Поскольку конкордат 1847 года ничуть не помог разрешению этой проблемы, католические власти в России стали требовать более строгого исполнения канонических норм. В 1852 году епископ Боровский, ссылаясь на церковные правила, запрещавшие смешанный брак, возбранил приходским священникам благословлять браки, уже заключенные по православному обряду, и принимать у тех, кто собирается вступить в такой брак, предбрачную исповедь. Министр внутренних дел усилил давление на епископа, приводя в доказательство своей правоты исключения, сделанные Святым Престолом для германских государств и Венгрии, и указывая, что вторая церемония бракосочетания (после венчания в православном храме) разрешается в других католических епархиях империи. В ответ Боровский сделал лишь одну мелкую уступку и продолжал настаивать на запрете благословения таких браков. Петербург, однако, по-прежнему требовал от него содействия смешанным бракам, и тогда Боровский заявил, что ничего не может сделать без согласия Рима [543]. В очередной жалобе в 1862 году он заметил, что содержащиеся в законе требования являются «стеснение[м] свободы родителей» самим выбирать веру, в которой будут воспитаны их дети, и ходатайствовал, «дабы предоставлена была всякому свобода совести и ответственность только пред Богом за свое убеждение относительно веры и воспитания своих детей» [544].
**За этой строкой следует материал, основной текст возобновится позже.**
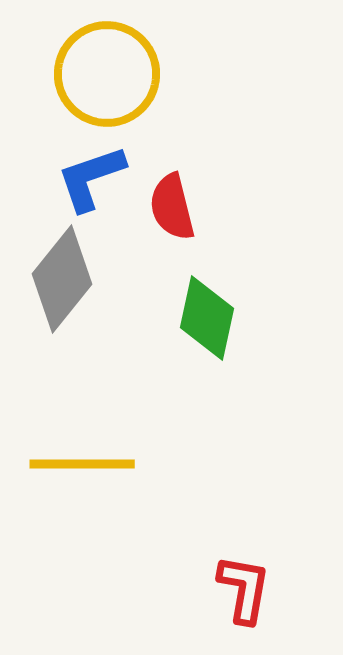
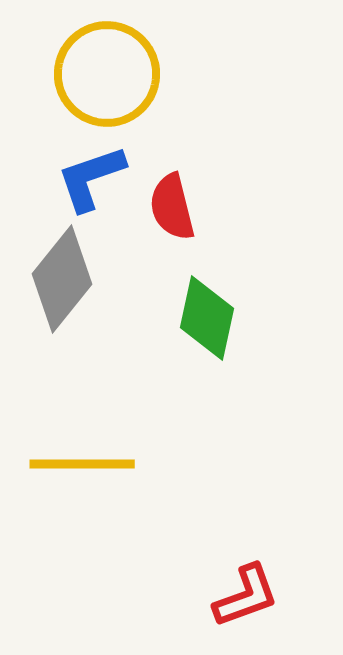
red L-shape: moved 2 px right, 7 px down; rotated 60 degrees clockwise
Отношение католиков к смешанным бракам резко ухудшилось после восстания 1863 года. Как вспоминал один мемуарист, даже после восстания 1831 года многие овдовевшие польки были готовы выйти замуж за молодых русских офицеров, но не так было после 1863 года: «Напротив, оставались без замужества много польских барышень молодых и красивых». Согласно другому свидетельству, польским девушкам внушали, что есть три категории мужчин, которых они не должны рассматривать как потенциальных мужей, – женатый человек, ксендз и «москаль». Если при Николае I «обедневшие шляхтянки, порой убогие учительницы» еще отдавали руку русским, то после восстания 1863 года единственными, кто решался на это – за исключением стремившихся смягчить правительственные репрессии посредством замужества с представителями «русской власти», – были только «политически безответственные женщины» [545].